EXERCISE REQUIREMENTS>
Return all the entries below exactly, except for the images they hold.

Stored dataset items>
________________
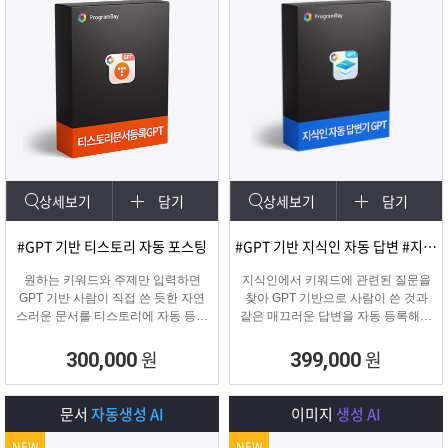
상세보기
담기
상세보기
담기
#GPT 기반 티스토리 자동 포스팅
#GPT 기반 지식인 자동 답변 #지식인마케팅
원하는 키워드와 주제만 입력하면
지식인에서 키워드에 관련된 질문을
GPT 기반 사람이 직접 쓴 듯한 자연
찾아 GPT 기반으로 사람이 쓴 것과
스러운 문서를 티스토리에 자동 등록
같은 매끄러운 답변을 자동 등록해주
합니다.
는 프로그램입니다.
티스토리 육성용, 콘텐츠 마케터, 업
원
원
300,000
399,000
체 홍보에 적합한 마케팅 프로그램
입니다.
문서
자동생성 AI
이미지
생성 AI
NEW
NEW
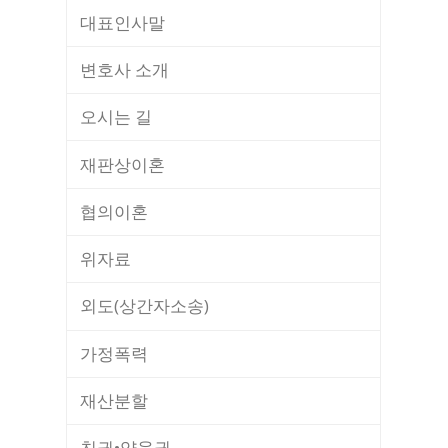
대표인사말
변호사 소개
오시는 길
재판상이혼
협의이혼
위자료
외도(상간자소송)
가정폭력
재산분할
친권•양육권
________________
ANSWER TO THIS EXERCISE>
상세보기
담기
상세보기
담기
#GPT 기반 티스토리 자동 포스팅
#GPT 기반 지식인 자동 답변 #지식인마케팅
원하는 키워드와 주제만 입력하면
지식인에서 키워드에 관련된 질문을
GPT 기반 사람이 직접 쓴 듯한 자연
찾아 GPT 기반으로 사람이 쓴 것과
스러운 문서를 티스토리에 자동 등록
같은 매끄러운 답변을 자동 등록해주
합니다.
는 프로그램입니다.
티스토리 육성용, 콘텐츠 마케터, 업
원
원
300,000
399,000
체 홍보에 적합한 마케팅 프로그램
입니다.
문서
자동생성 AI
이미지
생성 AI
NEW
NEW
대표인사말
변호사 소개
오시는 길
재판상이혼
협의이혼
위자료
외도(상간자소송)
가정폭력
재산분할
친권•양육권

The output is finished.